=== TASK PROMPT ===
Repeat, word for word, each of the records shown below, without their pictures.

___ RECORDED INFORMATION

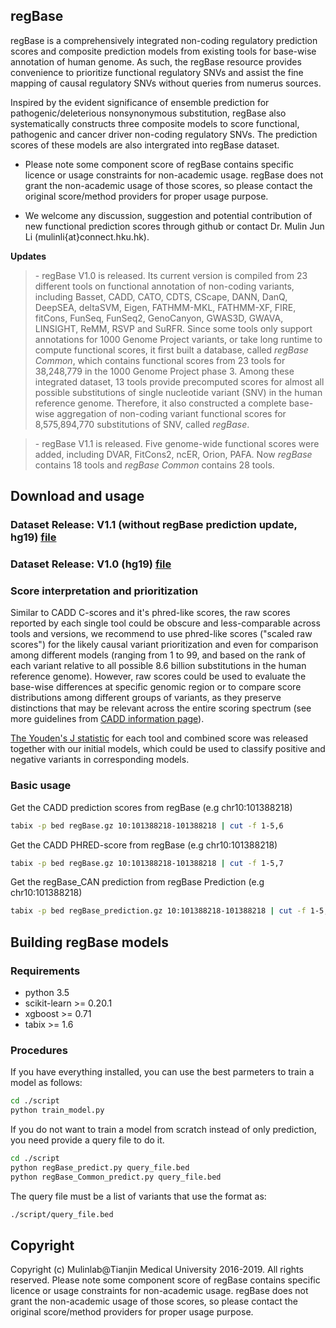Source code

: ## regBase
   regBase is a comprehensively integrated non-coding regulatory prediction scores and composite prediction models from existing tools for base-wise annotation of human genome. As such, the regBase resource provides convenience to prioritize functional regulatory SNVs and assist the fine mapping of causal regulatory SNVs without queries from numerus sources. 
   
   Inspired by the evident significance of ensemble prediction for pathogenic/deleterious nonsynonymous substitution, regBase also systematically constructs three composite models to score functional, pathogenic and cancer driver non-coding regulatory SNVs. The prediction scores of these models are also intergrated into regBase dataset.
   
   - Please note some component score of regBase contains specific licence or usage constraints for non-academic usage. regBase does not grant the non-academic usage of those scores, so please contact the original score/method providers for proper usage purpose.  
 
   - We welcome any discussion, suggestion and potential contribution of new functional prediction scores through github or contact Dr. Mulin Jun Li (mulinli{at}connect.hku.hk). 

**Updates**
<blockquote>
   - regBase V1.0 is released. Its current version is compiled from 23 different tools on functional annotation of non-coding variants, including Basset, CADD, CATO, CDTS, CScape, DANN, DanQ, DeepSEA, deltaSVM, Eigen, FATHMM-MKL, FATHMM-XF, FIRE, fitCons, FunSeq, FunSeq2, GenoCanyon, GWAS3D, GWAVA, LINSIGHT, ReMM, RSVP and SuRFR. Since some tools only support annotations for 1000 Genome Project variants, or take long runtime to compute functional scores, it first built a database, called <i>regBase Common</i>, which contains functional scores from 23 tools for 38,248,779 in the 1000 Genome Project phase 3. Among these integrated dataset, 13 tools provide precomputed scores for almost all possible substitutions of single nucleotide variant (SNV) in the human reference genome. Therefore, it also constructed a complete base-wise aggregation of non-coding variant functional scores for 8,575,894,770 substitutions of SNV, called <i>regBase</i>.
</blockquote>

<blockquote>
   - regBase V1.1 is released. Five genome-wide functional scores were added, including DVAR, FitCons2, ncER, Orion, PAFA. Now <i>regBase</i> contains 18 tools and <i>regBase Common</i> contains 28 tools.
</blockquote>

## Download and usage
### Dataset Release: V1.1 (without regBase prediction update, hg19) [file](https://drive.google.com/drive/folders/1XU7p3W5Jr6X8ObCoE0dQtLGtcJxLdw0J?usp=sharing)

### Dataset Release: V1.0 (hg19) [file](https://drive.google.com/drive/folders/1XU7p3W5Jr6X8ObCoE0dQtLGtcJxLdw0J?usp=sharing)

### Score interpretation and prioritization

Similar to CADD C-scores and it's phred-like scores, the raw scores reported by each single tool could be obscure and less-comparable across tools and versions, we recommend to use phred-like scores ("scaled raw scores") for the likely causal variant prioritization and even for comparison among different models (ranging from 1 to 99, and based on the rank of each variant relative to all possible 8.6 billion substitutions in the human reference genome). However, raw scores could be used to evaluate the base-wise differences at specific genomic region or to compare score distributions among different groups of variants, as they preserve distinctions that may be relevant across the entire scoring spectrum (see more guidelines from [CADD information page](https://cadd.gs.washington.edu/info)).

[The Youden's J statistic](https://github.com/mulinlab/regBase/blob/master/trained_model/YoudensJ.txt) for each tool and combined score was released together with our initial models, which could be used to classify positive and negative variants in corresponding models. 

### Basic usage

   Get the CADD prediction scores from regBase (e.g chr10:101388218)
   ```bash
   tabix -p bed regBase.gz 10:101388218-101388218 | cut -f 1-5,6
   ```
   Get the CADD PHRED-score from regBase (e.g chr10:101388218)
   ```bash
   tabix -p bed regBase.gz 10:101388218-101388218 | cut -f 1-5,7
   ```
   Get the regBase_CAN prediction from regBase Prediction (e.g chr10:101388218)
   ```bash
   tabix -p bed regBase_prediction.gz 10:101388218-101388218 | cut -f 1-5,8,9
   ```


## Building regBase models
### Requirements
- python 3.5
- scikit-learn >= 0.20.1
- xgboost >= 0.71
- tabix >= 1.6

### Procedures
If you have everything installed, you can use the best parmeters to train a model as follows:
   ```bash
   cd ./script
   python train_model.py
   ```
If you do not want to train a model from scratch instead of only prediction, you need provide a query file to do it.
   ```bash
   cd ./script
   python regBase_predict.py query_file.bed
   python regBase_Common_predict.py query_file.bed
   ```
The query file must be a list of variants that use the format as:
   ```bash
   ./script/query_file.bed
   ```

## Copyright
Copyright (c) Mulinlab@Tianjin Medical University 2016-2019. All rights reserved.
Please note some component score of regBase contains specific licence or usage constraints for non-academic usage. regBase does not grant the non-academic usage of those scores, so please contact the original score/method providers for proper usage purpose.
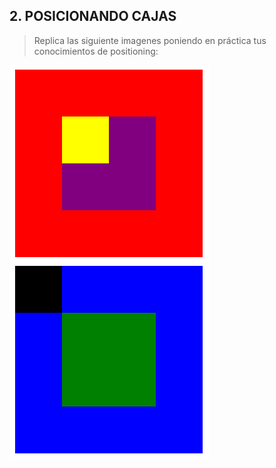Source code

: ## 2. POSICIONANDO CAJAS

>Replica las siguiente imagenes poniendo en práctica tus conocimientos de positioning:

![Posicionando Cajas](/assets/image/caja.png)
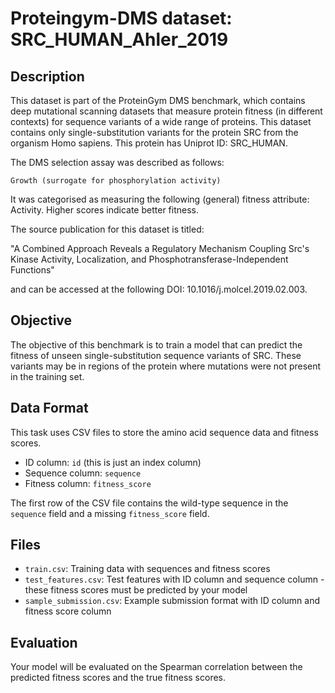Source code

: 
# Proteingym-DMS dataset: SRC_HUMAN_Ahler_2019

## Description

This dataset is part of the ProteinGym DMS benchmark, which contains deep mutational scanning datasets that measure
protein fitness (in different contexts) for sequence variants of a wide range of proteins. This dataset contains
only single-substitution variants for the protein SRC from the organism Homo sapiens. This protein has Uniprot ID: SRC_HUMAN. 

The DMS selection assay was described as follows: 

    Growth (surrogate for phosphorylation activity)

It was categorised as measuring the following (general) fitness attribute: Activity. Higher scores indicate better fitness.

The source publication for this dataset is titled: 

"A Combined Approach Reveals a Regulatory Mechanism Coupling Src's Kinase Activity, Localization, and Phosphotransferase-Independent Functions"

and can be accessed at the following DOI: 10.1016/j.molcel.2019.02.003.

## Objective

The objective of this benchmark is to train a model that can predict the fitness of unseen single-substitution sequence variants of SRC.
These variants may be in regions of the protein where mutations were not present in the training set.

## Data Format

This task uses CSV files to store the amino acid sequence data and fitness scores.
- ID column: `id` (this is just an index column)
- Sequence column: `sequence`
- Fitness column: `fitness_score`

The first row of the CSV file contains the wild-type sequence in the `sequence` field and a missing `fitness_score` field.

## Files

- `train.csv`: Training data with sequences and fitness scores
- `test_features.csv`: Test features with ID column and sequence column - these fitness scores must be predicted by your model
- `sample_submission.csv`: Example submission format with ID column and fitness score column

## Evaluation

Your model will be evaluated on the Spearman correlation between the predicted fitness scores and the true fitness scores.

______

=== COMPLETED EXERCISE ===
Source code

: ## regBase
   regBase is a comprehensively integrated non-coding regulatory prediction scores and composite prediction models from existing tools for base-wise annotation of human genome. As such, the regBase resource provides convenience to prioritize functional regulatory SNVs and assist the fine mapping of causal regulatory SNVs without queries from numerus sources. 
   
   Inspired by the evident significance of ensemble prediction for pathogenic/deleterious nonsynonymous substitution, regBase also systematically constructs three composite models to score functional, pathogenic and cancer driver non-coding regulatory SNVs. The prediction scores of these models are also intergrated into regBase dataset.
   
   - Please note some component score of regBase contains specific licence or usage constraints for non-academic usage. regBase does not grant the non-academic usage of those scores, so please contact the original score/method providers for proper usage purpose.  
 
   - We welcome any discussion, suggestion and potential contribution of new functional prediction scores through github or contact Dr. Mulin Jun Li (mulinli{at}connect.hku.hk). 

**Updates**
<blockquote>
   - regBase V1.0 is released. Its current version is compiled from 23 different tools on functional annotation of non-coding variants, including Basset, CADD, CATO, CDTS, CScape, DANN, DanQ, DeepSEA, deltaSVM, Eigen, FATHMM-MKL, FATHMM-XF, FIRE, fitCons, FunSeq, FunSeq2, GenoCanyon, GWAS3D, GWAVA, LINSIGHT, ReMM, RSVP and SuRFR. Since some tools only support annotations for 1000 Genome Project variants, or take long runtime to compute functional scores, it first built a database, called <i>regBase Common</i>, which contains functional scores from 23 tools for 38,248,779 in the 1000 Genome Project phase 3. Among these integrated dataset, 13 tools provide precomputed scores for almost all possible substitutions of single nucleotide variant (SNV) in the human reference genome. Therefore, it also constructed a complete base-wise aggregation of non-coding variant functional scores for 8,575,894,770 substitutions of SNV, called <i>regBase</i>.
</blockquote>

<blockquote>
   - regBase V1.1 is released. Five genome-wide functional scores were added, including DVAR, FitCons2, ncER, Orion, PAFA. Now <i>regBase</i> contains 18 tools and <i>regBase Common</i> contains 28 tools.
</blockquote>

## Download and usage
### Dataset Release: V1.1 (without regBase prediction update, hg19) [file](https://drive.google.com/drive/folders/1XU7p3W5Jr6X8ObCoE0dQtLGtcJxLdw0J?usp=sharing)

### Dataset Release: V1.0 (hg19) [file](https://drive.google.com/drive/folders/1XU7p3W5Jr6X8ObCoE0dQtLGtcJxLdw0J?usp=sharing)

### Score interpretation and prioritization

Similar to CADD C-scores and it's phred-like scores, the raw scores reported by each single tool could be obscure and less-comparable across tools and versions, we recommend to use phred-like scores ("scaled raw scores") for the likely causal variant prioritization and even for comparison among different models (ranging from 1 to 99, and based on the rank of each variant relative to all possible 8.6 billion substitutions in the human reference genome). However, raw scores could be used to evaluate the base-wise differences at specific genomic region or to compare score distributions among different groups of variants, as they preserve distinctions that may be relevant across the entire scoring spectrum (see more guidelines from [CADD information page](https://cadd.gs.washington.edu/info)).

[The Youden's J statistic](https://github.com/mulinlab/regBase/blob/master/trained_model/YoudensJ.txt) for each tool and combined score was released together with our initial models, which could be used to classify positive and negative variants in corresponding models. 

### Basic usage

   Get the CADD prediction scores from regBase (e.g chr10:101388218)
   ```bash
   tabix -p bed regBase.gz 10:101388218-101388218 | cut -f 1-5,6
   ```
   Get the CADD PHRED-score from regBase (e.g chr10:101388218)
   ```bash
   tabix -p bed regBase.gz 10:101388218-101388218 | cut -f 1-5,7
   ```
   Get the regBase_CAN prediction from regBase Prediction (e.g chr10:101388218)
   ```bash
   tabix -p bed regBase_prediction.gz 10:101388218-101388218 | cut -f 1-5,8,9
   ```


## Building regBase models
### Requirements
- python 3.5
- scikit-learn >= 0.20.1
- xgboost >= 0.71
- tabix >= 1.6

### Procedures
If you have everything installed, you can use the best parmeters to train a model as follows:
   ```bash
   cd ./script
   python train_model.py
   ```
If you do not want to train a model from scratch instead of only prediction, you need provide a query file to do it.
   ```bash
   cd ./script
   python regBase_predict.py query_file.bed
   python regBase_Common_predict.py query_file.bed
   ```
The query file must be a list of variants that use the format as:
   ```bash
   ./script/query_file.bed
   ```

## Copyright
Copyright (c) Mulinlab@Tianjin Medical University 2016-2019. All rights reserved.
Please note some component score of regBase contains specific licence or usage constraints for non-academic usage. regBase does not grant the non-academic usage of those scores, so please contact the original score/method providers for proper usage purpose.
Source code

: ## 2. POSICIONANDO CAJAS

>Replica las siguiente imagenes poniendo en práctica tus conocimientos de positioning:

![Posicionando Cajas](/assets/image/caja.png)
Source code

: 
# Proteingym-DMS dataset: SRC_HUMAN_Ahler_2019

## Description

This dataset is part of the ProteinGym DMS benchmark, which contains deep mutational scanning datasets that measure
protein fitness (in different contexts) for sequence variants of a wide range of proteins. This dataset contains
only single-substitution variants for the protein SRC from the organism Homo sapiens. This protein has Uniprot ID: SRC_HUMAN. 

The DMS selection assay was described as follows: 

    Growth (surrogate for phosphorylation activity)

It was categorised as measuring the following (general) fitness attribute: Activity. Higher scores indicate better fitness.

The source publication for this dataset is titled: 

"A Combined Approach Reveals a Regulatory Mechanism Coupling Src's Kinase Activity, Localization, and Phosphotransferase-Independent Functions"

and can be accessed at the following DOI: 10.1016/j.molcel.2019.02.003.

## Objective

The objective of this benchmark is to train a model that can predict the fitness of unseen single-substitution sequence variants of SRC.
These variants may be in regions of the protein where mutations were not present in the training set.

## Data Format

This task uses CSV files to store the amino acid sequence data and fitness scores.
- ID column: `id` (this is just an index column)
- Sequence column: `sequence`
- Fitness column: `fitness_score`

The first row of the CSV file contains the wild-type sequence in the `sequence` field and a missing `fitness_score` field.

## Files

- `train.csv`: Training data with sequences and fitness scores
- `test_features.csv`: Test features with ID column and sequence column - these fitness scores must be predicted by your model
- `sample_submission.csv`: Example submission format with ID column and fitness score column

## Evaluation

Your model will be evaluated on the Spearman correlation between the predicted fitness scores and the true fitness scores.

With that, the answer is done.